-- The problem --
Reproduce the rows below, substituting "ڕۆشنبیر" for "بیرمه‌ند" and leaving all other text unchanged. Omit the pictures from the result.
══ Given data
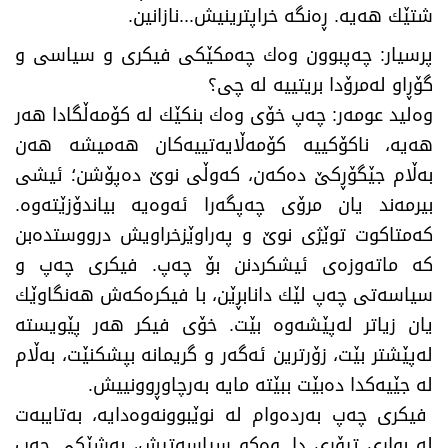
شتێك هه‌یه‌. ڕه‌نگه‌ خراپترینیش...نازانین.
پرسیار: چەپبوون وەك چەمكێكی فیكری و سیاسی و
گۆڕاو لەمرۆدا بریتییە لە چی؟
وه‌لید عومه‌ر: چه‌پ خۆی وه‌ك بنكێك له‌ كۆمه‌ڵگادا هه‌ر
هه‌یه‌، ناكۆكییه‌ كۆمه‌ڵایه‌تییه‌كان هه‌میشه‌ هه‌ن
به‌ڵام جێگۆڕكێ ده‌كه‌ن، كه‌وڵی نوێ ده‌پۆشن؛ ئیشی
بیرمه‌ند یان مرۆی چه‌پگه‌را ئه‌وه‌یه‌ بیاندۆزێته‌وه‌.
كه‌متاكوت توێژی نوێ و په‌راوێزخراویش درووستده‌بن
كه‌ ماته‌وزه‌ی ئیشكردنن بۆ چه‌پ. فیكری چه‌پ و
سیاسه‌تی چه‌پ لێك دانابڕێن، با فیكره‌كه‌ش هه‌نگاوێك
یان زیاتر له‌پێشه‌وه‌ بێت. خۆی فیكر هه‌ر پێویسته‌
له‌پێشتر بێت، زۆرترین ئه‌گه‌ر و گریمانه بپشكنێت، به‌ڵام
له‌ جێیه‌كدا ده‌بێت ببێته‌ مایه‌ به‌رچاوڕوونییش.‌
فیكری چه‌پ به‌رده‌وام له‌ نوێبوونه‌وه‌دایه‌، به‌تایبه‌ت
له‌ بواری تیۆری دا. وه‌كو سیاسه‌تیش، به‌شێكی چه‌پ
════
-- Output --
شتێك هه‌یه‌. ڕه‌نگه‌ خراپترینیش...نازانین.
پرسیار: چەپبوون وەك چەمكێكی فیكری و سیاسی و
گۆڕاو لەمرۆدا بریتییە لە چی؟
وه‌لید عومه‌ر: چه‌پ خۆی وه‌ك بنكێك له‌ كۆمه‌ڵگادا هه‌ر
هه‌یه‌، ناكۆكییه‌ كۆمه‌ڵایه‌تییه‌كان هه‌میشه‌ هه‌ن
به‌ڵام جێگۆڕكێ ده‌كه‌ن، كه‌وڵی نوێ ده‌پۆشن؛ ئیشی
ڕۆشنبیر یان مرۆی چه‌پگه‌را ئه‌وه‌یه‌ بیاندۆزێته‌وه‌.
كه‌متاكوت توێژی نوێ و په‌راوێزخراویش درووستده‌بن
كه‌ ماته‌وزه‌ی ئیشكردنن بۆ چه‌پ. فیكری چه‌پ و
سیاسه‌تی چه‌پ لێك دانابڕێن، با فیكره‌كه‌ش هه‌نگاوێك
یان زیاتر له‌پێشه‌وه‌ بێت. خۆی فیكر هه‌ر پێویسته‌
له‌پێشتر بێت، زۆرترین ئه‌گه‌ر و گریمانه بپشكنێت، به‌ڵام
له‌ جێیه‌كدا ده‌بێت ببێته‌ مایه‌ به‌رچاوڕوونییش.‌
فیكری چه‌پ به‌رده‌وام له‌ نوێبوونه‌وه‌دایه‌، به‌تایبه‌ت
له‌ بواری تیۆری دا. وه‌كو سیاسه‌تیش، به‌شێكی چه‌پ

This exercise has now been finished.